Steel pipe is not only used for transporting fluids and powdered solids, exchanging thermal energy, making mechanical parts and containers, it is also an economic steel. Steel pipe is used to make the construction of structural grids, pillars and mechanical supports, to reduce the weight, saving metal 20 ~ 40%, and can realize the factory mechanized construction. Steel pipe for highway bridges can not only save steel, simplify construction, and can reduce the area of the protective coating, saving investment and maintenance costs. Large diameter steel pipe has a hollow cross-section, the length of which is much larger than the diameter or circumference of the steel.

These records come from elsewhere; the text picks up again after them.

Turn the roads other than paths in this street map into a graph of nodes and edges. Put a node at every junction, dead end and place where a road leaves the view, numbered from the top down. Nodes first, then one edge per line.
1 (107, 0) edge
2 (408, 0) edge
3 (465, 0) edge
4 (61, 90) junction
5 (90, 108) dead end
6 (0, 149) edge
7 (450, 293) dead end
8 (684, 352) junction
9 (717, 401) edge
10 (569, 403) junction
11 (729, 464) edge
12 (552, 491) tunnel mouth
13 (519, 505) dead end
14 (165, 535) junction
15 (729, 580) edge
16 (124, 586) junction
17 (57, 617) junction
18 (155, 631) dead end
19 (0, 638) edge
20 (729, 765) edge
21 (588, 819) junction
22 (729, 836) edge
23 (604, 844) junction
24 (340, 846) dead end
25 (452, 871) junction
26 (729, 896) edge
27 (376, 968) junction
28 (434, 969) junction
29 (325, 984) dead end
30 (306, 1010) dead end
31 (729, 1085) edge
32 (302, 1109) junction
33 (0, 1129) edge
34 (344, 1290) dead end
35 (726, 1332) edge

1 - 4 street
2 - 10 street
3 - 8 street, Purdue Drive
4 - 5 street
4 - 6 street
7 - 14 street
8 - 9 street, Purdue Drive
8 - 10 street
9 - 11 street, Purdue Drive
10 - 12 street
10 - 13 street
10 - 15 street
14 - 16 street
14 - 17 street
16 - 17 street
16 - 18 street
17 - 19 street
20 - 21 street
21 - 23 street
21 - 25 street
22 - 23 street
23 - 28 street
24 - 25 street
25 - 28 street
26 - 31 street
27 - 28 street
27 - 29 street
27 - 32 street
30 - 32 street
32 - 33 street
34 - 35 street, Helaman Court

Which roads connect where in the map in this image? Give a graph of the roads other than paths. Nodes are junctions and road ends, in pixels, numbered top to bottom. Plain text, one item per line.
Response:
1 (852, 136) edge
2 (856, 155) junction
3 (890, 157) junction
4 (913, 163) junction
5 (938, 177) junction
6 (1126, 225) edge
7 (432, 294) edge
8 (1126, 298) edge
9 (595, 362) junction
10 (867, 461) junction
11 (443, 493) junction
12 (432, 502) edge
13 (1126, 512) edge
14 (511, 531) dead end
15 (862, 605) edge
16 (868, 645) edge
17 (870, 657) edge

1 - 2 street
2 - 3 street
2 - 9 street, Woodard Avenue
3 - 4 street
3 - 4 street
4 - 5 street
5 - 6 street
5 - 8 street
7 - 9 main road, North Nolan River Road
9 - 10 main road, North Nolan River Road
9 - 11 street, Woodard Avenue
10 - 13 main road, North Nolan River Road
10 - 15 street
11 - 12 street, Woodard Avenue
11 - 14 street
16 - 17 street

According to the cross-sectional shape is divided into round, square, rectangular and shaped steel pipe; according to the material is divided into carbon structural steel pipe, low-alloy structural steel pipe, alloy steel pipe and composite steel pipe; according to the use is divided into transport pipeline, engineering structure, thermal equipment, petrochemical industry, mechanical production, geological drilling, high-pressure equipment with steel pipe; according to the production process is divided into seamless steel pipe and welded steel pipe, which seamless steel pipe and Divided into hot-rolled and cold-rolled (drawn) two, welded steel pipe is divided into straight seam welded steel pipe and spiral welded steel pipe.
A large diameter steel pipe heat treatment process is how?

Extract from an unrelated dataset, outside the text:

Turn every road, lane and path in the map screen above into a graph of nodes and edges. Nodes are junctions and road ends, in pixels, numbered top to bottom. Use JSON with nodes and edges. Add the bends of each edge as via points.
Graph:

(1) in the heat treatment process, caused by large-diameter steel pipe geometry change is due to heat treatment stress. Heat treatment stress is a more complex issue, it is the cause of defects such as deformation and cracking, but also to improve the fatigue strength of the workpiece and an important means of service life.
(2) Therefore, it is important to understand the mechanism of heat treatment stress generation and the law of change, and to master the method of controlling internal stress. Heat treatment stress is the stress generated inside the workpiece due to heat treatment factors (thermal process and tissue transformation process).
(3) It is self-balancing within the whole or part of the volume of the workpiece, so it is called internal stress. Heat treatment stress is divided into tensile and compressive stresses according to the nature of its action; it can be divided into instantaneous and residual stresses according to the time of its action y and into thermal and tissue stresses according to the cause of its formation.
(4) Thermal stress is formed due to the non-simultaneity of temperature changes in various parts of the workpiece during the heating or cooling process. For example, for a solid workpiece, the surface is always hotter than the heart when heated, and the heart is slower than the surface when cooled, because the absorption and dissipation of heat are conducted through the surface.
(5) composition and organization of the state of large-diameter steel tubes do not change, at different temperatures, as long as the coefficient of linear expansion is not equal to zero, will cause changes in the specific volume, and therefore in the heating or cooling process, the workpiece between the heart of the table will produce mutual tension stress. Obviously, the greater the temperature difference within the workpiece, the greater the thermal stress.
Second, the quenching process of large diameter steel pipe after the cooling?
(1) quenching process workpiece to be heated to a higher temperature, take a faster rate of cooling, so in the quenching, especially in the quenching and cooling process, will produce a large thermal stress. Diameter of 26 mm steel ball, heated at 700 ° C after cooling in water, the temperature change of the surface and the heart.
(2) At the beginning of cooling, the cooling rate of the surface significantly exceeds that of the heart, and the temperature difference between the surface and the heart increases continuously. When cooling continued, the cooling rate of the surface slowed down, while the cooling rate of the heart increased relatively fast, and when the cooling rate of the surface and the heart were nearly equal, their temperature difference reached a large value.
(3) Subsequently, the cooling rate of the heart is greater than the cooling rate of the surface, and the temperature difference between the surface and the heart gradually decreases until the heart is cold through, the temperature difference also disappears. The process of generating thermal stress in the case of rapid cooling.
(4) At the beginning of cooling, the surface layer cools, and the temperature difference between it and the heart begins to arise. Due to the physical properties of thermal expansion and contraction, the volume of the surface layer has to shrink, while the temperature of the heart is still high and the specific volume is large, which will prevent the surface layer from contracting freely inward, thus forming the thermal stress of the surface layer under tension and the heart under compression.
(5) With the cooling process, the above temperature difference continues to increase, the resulting thermal stress also increases accordingly, when the temperature difference reaches a larger value, the thermal stress is also large. If the thermal stress at this time, lower than the yield strength of steel in the corresponding temperature conditions, will not cause plastic deformation, only a trace of elastic deformation.
(6) When further cooling, the surface cooling rate slows down, the heart of the cooling rate correspondingly accelerates, the temperature difference tends to reduce, the thermal stress is also gradually reduced. With the reduction of thermal stress, the above elastic deformation is also reduced accordingly.